Sorry if that was too ranty.

 

Also, Anchorhead - another book you may like (it's one of my faves): The Illustrated Star Wars Universe.  It's from 1995.  It's set up almost like National Geographic, with profiles of the OT planets each told by different characters - an anthropologist who visits Tatooine, an Imperial scout who hates his assignment to Endor, a slimy political yes-man from Coruscant, a poet from Alderaan.  Throughout, there are pieces of art done for the films (concept design work by many artists), complimented by quite a few specially-done paintings of various planet/culture-related scenes by Ralph McQuarrie.  The stories are written by Kevin J Anderson, whose novels were not my favorites, but this book works for me.

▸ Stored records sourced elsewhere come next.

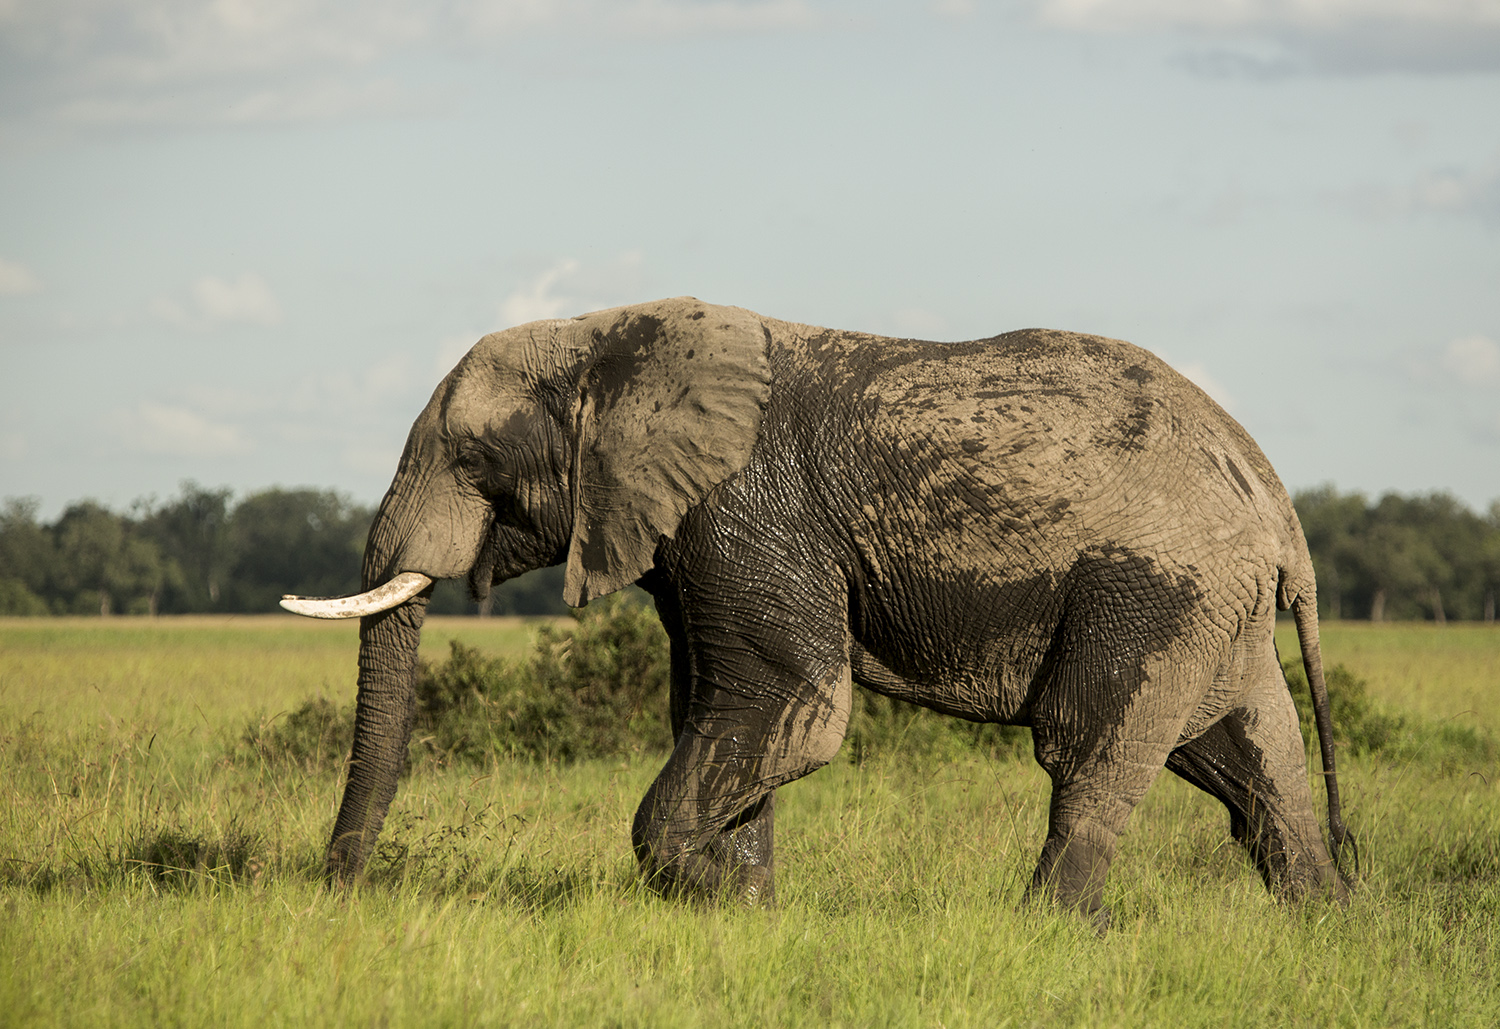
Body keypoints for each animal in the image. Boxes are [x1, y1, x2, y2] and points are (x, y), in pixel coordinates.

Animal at [279, 294, 1350, 924]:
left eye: (471, 458)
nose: (340, 895)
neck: (610, 336)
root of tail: (1273, 494)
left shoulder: (748, 508)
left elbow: (786, 706)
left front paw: (719, 896)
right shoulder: (700, 536)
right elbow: (726, 711)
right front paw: (747, 910)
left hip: (1155, 589)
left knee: (1090, 748)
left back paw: (1045, 932)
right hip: (1215, 607)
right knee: (1254, 757)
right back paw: (1326, 921)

That reminds me - it's always interesting when the film concept artists do work for the EU.  I like the consistency of styles.

Post
#517714
Topic
What do you LIKE about the EU?
Time

xhonzi said:

American Hominid said: 

I just listened to a podcast interview with Tim Zahn the other day where he talked about this exact concept, and how he purposely approaches his stories this way.

 Link, please?

 

http://functionalnerds.com/2011/07/episode-065-timothy-zahn/

The specific comment starts around 22:18, but there are interesting bits sprinkled throughout, depending on what you're into.

Post
#517592
Topic
What do you LIKE about the EU?
Time

Anchorhead - Ah, I didn't know that about the film.

AG was really good.  Like I said I'd seen it before but it was a long time ago... I'd forgotten a lot.  I appreciated the various character moments (duh), though I also really liked, narrative-wise, the way Curt basically wanders around behind the scenes of the "cruising" world inhabited by the other characters. 

I've currently got a story percolating through my head and a lot of things from Graffiti seemed applicable/helpful, though I guess that means I was kind of seeing it in a more inspirational/clinical way.

Good catch on the wine.  I always remembered bruallki and kaf. ;)

 

 

prequelsrule said:

wouldn't a criterion collection trilogy consisting of THX 1138, American Graffiti, and Star Wars be awesome? This popped into my head because of some of the discussion about the high quality of George's films in the 70s. I remember a movie reviewer talking about the similar themes in all three of these films - that they could be considered a trilogy of sorts; the parallels between Kurt in AG and Luke in SW are interesting.

 

Absolutely.  I can almost see the covers in my mind.  And I too remember that article on the 'thematic trilogy'; wish I could find it now.

 

 

zombie said:

Anyway, most blockbuster movies like Star Wars are predictable. Will Luke beat the bad guys? Yes. Will he save the princess? Yes. Will he survive the ordeal? Very probably. But how does he beat the bad guys, what situations does he have to get himself out of, and how does the princess get rescued? This is the suspense structure of Star Wars. That's also one reason why it was downright shocking when Luke got his ass kicked in ESB and all the good guys lost--that's not supposed to happen!!

 

I just listened to a podcast interview with Tim Zahn the other day where he talked about this exact concept, and how he purposely approaches his stories this way.